Viendo el tránsito lento pero destructivo de la lava del volcán de La Palma y la impotencia que supone no poder hacer nada para evitar que a su paso todo quede absolutamente reducido a cenizas, lo apropiado sería que, de una vez por todas, reconociéramos el poder de la naturaleza y nos sirviera para respetarla en todas sus manifestaciones, incluso con gestos que parecen irrelevantes, como arrojar las colillas al suelo, un ejercicio que muchos fumadores hacen con una pasmosa normalidad, o abandonar plásticos por donde vamos sin pensar que, por ejemplo, acabarán degradando hábitats y, con toda seguridad, regresarán a nuestro organismo en microscópicas y dañinas partículas.
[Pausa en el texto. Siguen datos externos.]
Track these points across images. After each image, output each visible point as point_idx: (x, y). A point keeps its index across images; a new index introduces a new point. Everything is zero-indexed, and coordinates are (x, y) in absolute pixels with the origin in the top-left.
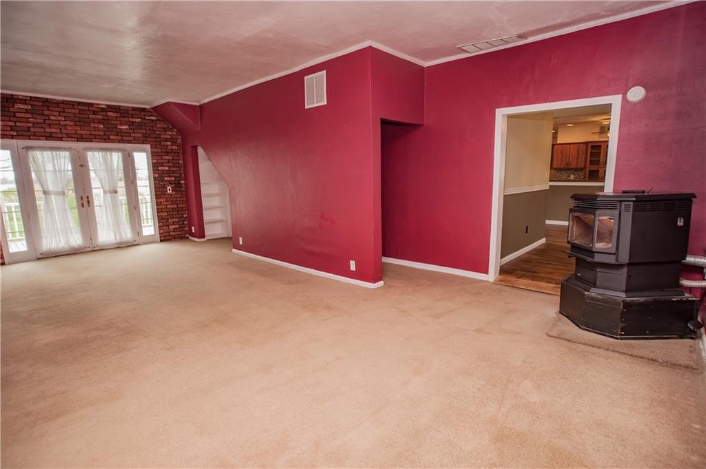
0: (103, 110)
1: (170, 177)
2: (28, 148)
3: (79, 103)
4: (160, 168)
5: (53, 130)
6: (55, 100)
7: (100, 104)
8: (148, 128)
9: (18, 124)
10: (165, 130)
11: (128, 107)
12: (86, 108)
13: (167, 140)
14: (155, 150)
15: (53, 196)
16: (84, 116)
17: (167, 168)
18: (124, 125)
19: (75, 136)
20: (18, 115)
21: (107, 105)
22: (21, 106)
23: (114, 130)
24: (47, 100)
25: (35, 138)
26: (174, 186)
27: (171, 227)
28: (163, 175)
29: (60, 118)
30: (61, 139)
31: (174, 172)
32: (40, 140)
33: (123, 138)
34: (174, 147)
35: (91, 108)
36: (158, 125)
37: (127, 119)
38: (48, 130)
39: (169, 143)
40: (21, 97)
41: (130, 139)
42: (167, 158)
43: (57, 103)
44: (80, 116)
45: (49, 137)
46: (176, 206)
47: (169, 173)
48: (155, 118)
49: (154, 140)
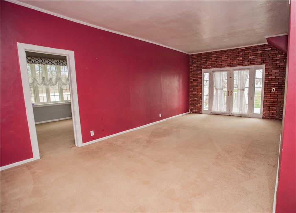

La naturaleza no es sabia, lo que ocurre es que nosotros somos muy burros. Le damos una capacidad que no tiene con el único fin de justificar que siempre acabe imponiéndose, ganando la batalla: Construimos en los viejos cauces de los ríos o los alteramos, y llega el día en el que llueve de más y la avenida discurre por donde lo había hecho siempre llevándose a su paso calles, coches, casas, personas... pero cuando el agua deja de circular, reconstruimos en el mismo sitio.
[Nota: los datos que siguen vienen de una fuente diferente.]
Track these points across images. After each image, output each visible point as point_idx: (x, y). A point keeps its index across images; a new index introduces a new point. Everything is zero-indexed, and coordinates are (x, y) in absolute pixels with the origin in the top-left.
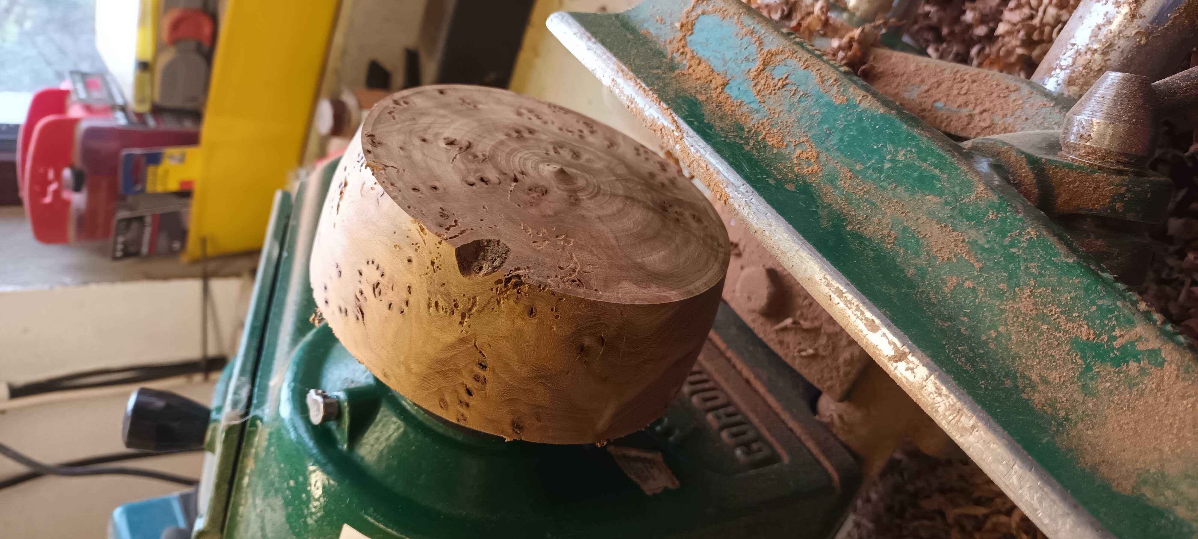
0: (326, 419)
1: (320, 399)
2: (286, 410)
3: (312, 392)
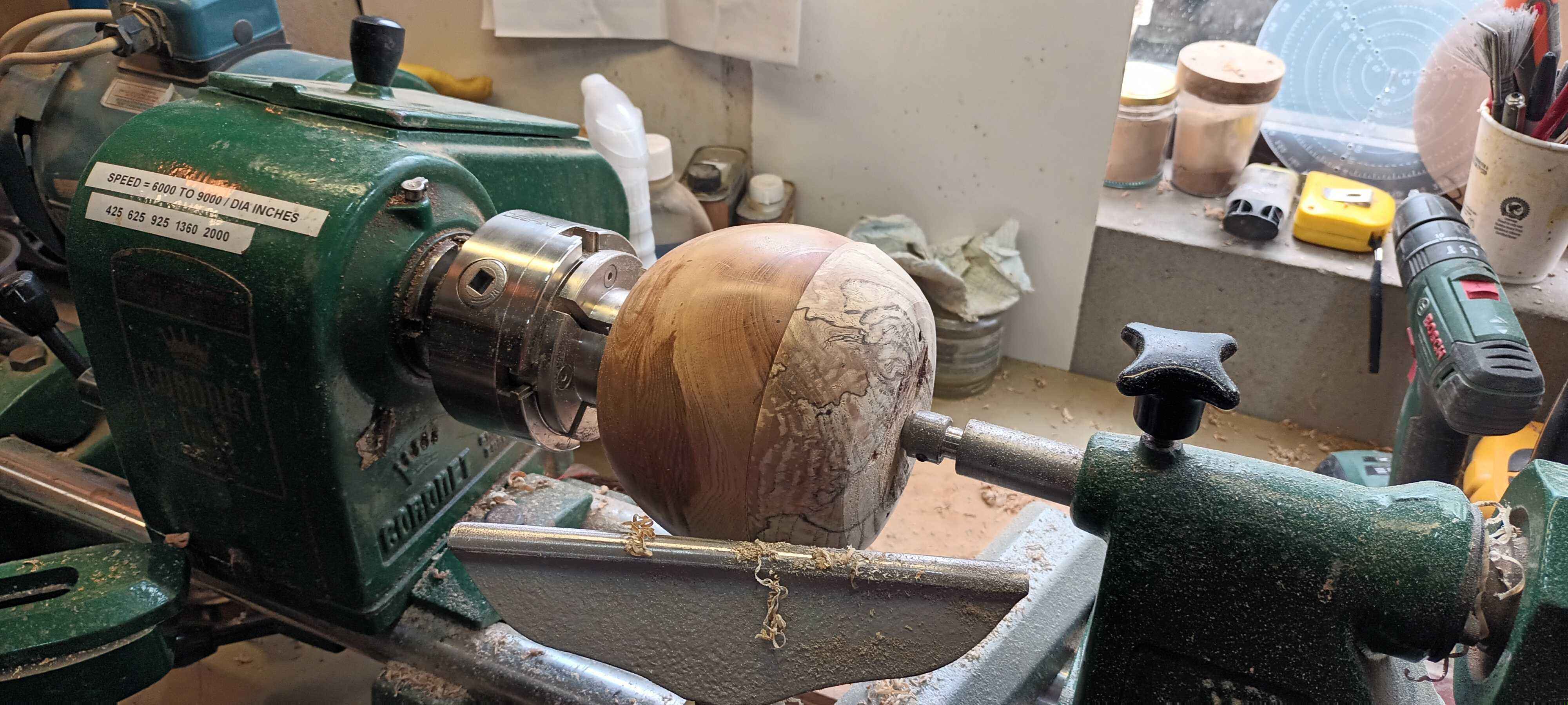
0: (407, 192)
2: (408, 160)
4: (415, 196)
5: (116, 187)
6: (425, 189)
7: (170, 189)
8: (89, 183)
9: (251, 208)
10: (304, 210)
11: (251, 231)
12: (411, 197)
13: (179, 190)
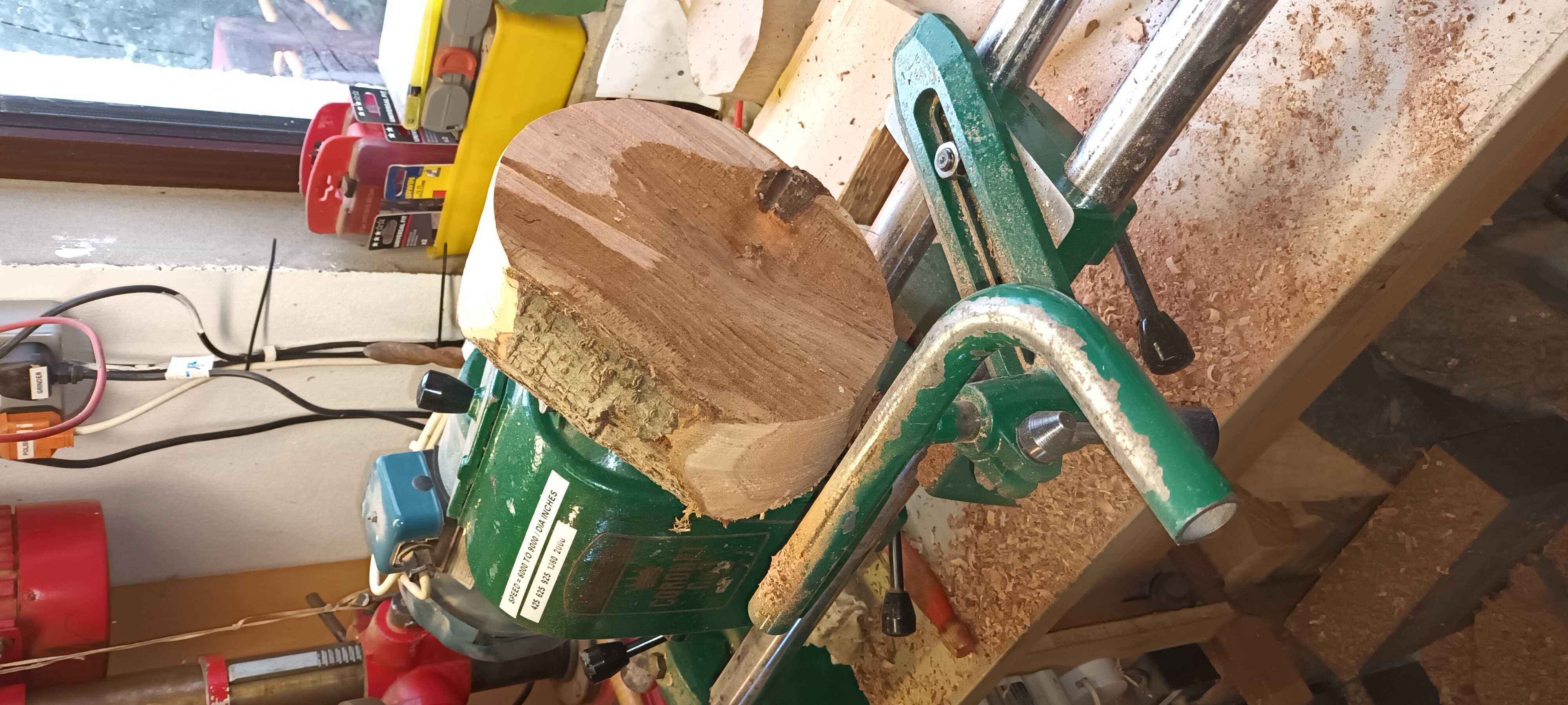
5: (518, 599)
7: (524, 568)
8: (514, 616)
9: (543, 519)
10: (549, 487)
11: (559, 522)
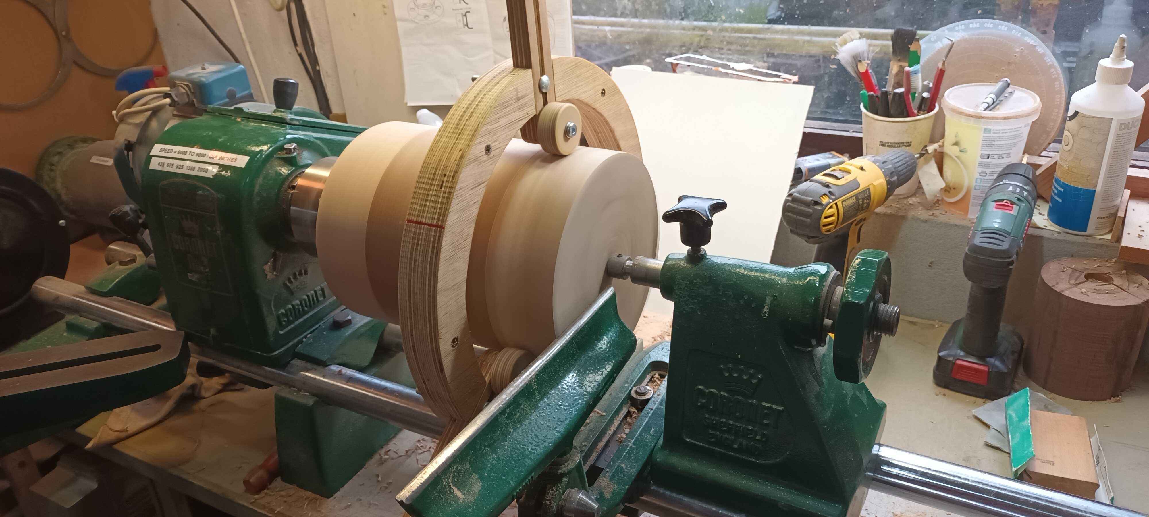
0: (286, 149)
1: (293, 147)
2: (288, 136)
3: (296, 145)
4: (289, 151)
5: (163, 154)
6: (294, 149)
7: (185, 153)
8: (151, 154)
9: (218, 157)
10: (239, 157)
11: (218, 167)
12: (288, 152)
13: (188, 153)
Recuerdo de niño cuando desobedecía a mi madre y antes de que el antepasado del dron que era su zapatilla llegase volando para alcanzarme en plena carrera, siempre me avisaba de que estaba a punto de activar el método para que le hiciese caso: «Pídechas o corpo». Pues cuando veo las faltas de respeto del hombre hacia la naturaleza concluyo que, en realidad, nos lo pide el cuerpo, y ante eso solo nos queda tener la costilla dura para encajar el zapatillazo.